Plain-text engineering files:
^^^^^^^^^^^^^^^^
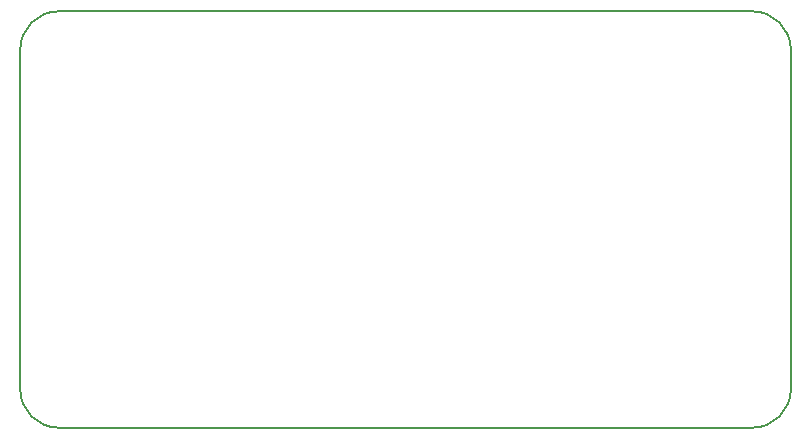
<source format=gbr>
From 20a29b6544fa6c74cbc5f6b4cca444fe2823eb3a Mon Sep 17 00:00:00 2001
From: Joshua Drake <joshua.ellis.drake@gmail.com>
Date: Wed, 31 Jan 2024 11:58:03 -0600
Subject: Added Daughter Board

---
 RBDaughter/Outputs/RBDaughter-Edge_Cuts.gbr | 46 +++++++++++++++++++++++++++++
 1 file changed, 46 insertions(+)
 create mode 100644 RBDaughter/Outputs/RBDaughter-Edge_Cuts.gbr

(limited to 'RBDaughter/Outputs/RBDaughter-Edge_Cuts.gbr')

diff --git a/RBDaughter/Outputs/RBDaughter-Edge_Cuts.gbr b/RBDaughter/Outputs/RBDaughter-Edge_Cuts.gbr
new file mode 100644
index 0000000..3067454
--- /dev/null
+++ b/RBDaughter/Outputs/RBDaughter-Edge_Cuts.gbr
@@ -0,0 +1,46 @@
+%TF.GenerationSoftware,KiCad,Pcbnew,7.0.10*%
+%TF.CreationDate,2024-01-31T01:51:46-06:00*%
+%TF.ProjectId,RBDaughter,52424461-7567-4687-9465-722e6b696361,rev?*%
+%TF.SameCoordinates,Original*%
+%TF.FileFunction,Profile,NP*%
+%FSLAX46Y46*%
+G04 Gerber Fmt 4.6, Leading zero omitted, Abs format (unit mm)*
+G04 Created by KiCad (PCBNEW 7.0.10) date 2024-01-31 01:51:46*
+%MOMM*%
+%LPD*%
+G01*
+G04 APERTURE LIST*
+%TA.AperFunction,Profile*%
+%ADD10C,0.150000*%
+%TD*%
+G04 APERTURE END LIST*
+D10*
+X118250000Y-70750000D02*
+G75*
+G03*
+X115000000Y-67500000I-3250000J0D01*
+G01*
+X118250000Y-99500000D02*
+X118250000Y-70750000D01*
+X115000000Y-102750000D02*
+G75*
+G03*
+X118250000Y-99500000I0J3250000D01*
+G01*
+X56250000Y-102750000D02*
+X115000000Y-102750000D01*
+X53000000Y-99500000D02*
+G75*
+G03*
+X56250000Y-102750000I3250000J0D01*
+G01*
+X53000000Y-70750000D02*
+X53000000Y-99500000D01*
+X56250000Y-67500000D02*
+X115000000Y-67500000D01*
+X56250000Y-67500000D02*
+G75*
+G03*
+X53000000Y-70750000I0J-3250000D01*
+G01*
+M02*
-- 
cgit v1.2.3


</source>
^^^^^^^^^^^^^^^^
__What is needed__. The answer should be the records above, unchanged, with the pictures omitted.

__Exercise solution__.
<source format=gbr>
From 20a29b6544fa6c74cbc5f6b4cca444fe2823eb3a Mon Sep 17 00:00:00 2001
From: Joshua Drake <joshua.ellis.drake@gmail.com>
Date: Wed, 31 Jan 2024 11:58:03 -0600
Subject: Added Daughter Board

---
 RBDaughter/Outputs/RBDaughter-Edge_Cuts.gbr | 46 +++++++++++++++++++++++++++++
 1 file changed, 46 insertions(+)
 create mode 100644 RBDaughter/Outputs/RBDaughter-Edge_Cuts.gbr

(limited to 'RBDaughter/Outputs/RBDaughter-Edge_Cuts.gbr')

diff --git a/RBDaughter/Outputs/RBDaughter-Edge_Cuts.gbr b/RBDaughter/Outputs/RBDaughter-Edge_Cuts.gbr
new file mode 100644
index 0000000..3067454
--- /dev/null
+++ b/RBDaughter/Outputs/RBDaughter-Edge_Cuts.gbr
@@ -0,0 +1,46 @@
+%TF.GenerationSoftware,KiCad,Pcbnew,7.0.10*%
+%TF.CreationDate,2024-01-31T01:51:46-06:00*%
+%TF.ProjectId,RBDaughter,52424461-7567-4687-9465-722e6b696361,rev?*%
+%TF.SameCoordinates,Original*%
+%TF.FileFunction,Profile,NP*%
+%FSLAX46Y46*%
+G04 Gerber Fmt 4.6, Leading zero omitted, Abs format (unit mm)*
+G04 Created by KiCad (PCBNEW 7.0.10) date 2024-01-31 01:51:46*
+%MOMM*%
+%LPD*%
+G01*
+G04 APERTURE LIST*
+%TA.AperFunction,Profile*%
+%ADD10C,0.150000*%
+%TD*%
+G04 APERTURE END LIST*
+D10*
+X118250000Y-70750000D02*
+G75*
+G03*
+X115000000Y-67500000I-3250000J0D01*
+G01*
+X118250000Y-99500000D02*
+X118250000Y-70750000D01*
+X115000000Y-102750000D02*
+G75*
+G03*
+X118250000Y-99500000I0J3250000D01*
+G01*
+X56250000Y-102750000D02*
+X115000000Y-102750000D01*
+X53000000Y-99500000D02*
+G75*
+G03*
+X56250000Y-102750000I3250000J0D01*
+G01*
+X53000000Y-70750000D02*
+X53000000Y-99500000D01*
+X56250000Y-67500000D02*
+X115000000Y-67500000D01*
+X56250000Y-67500000D02*
+G75*
+G03*
+X53000000Y-70750000I0J-3250000D01*
+G01*
+M02*
-- 
cgit v1.2.3


</source>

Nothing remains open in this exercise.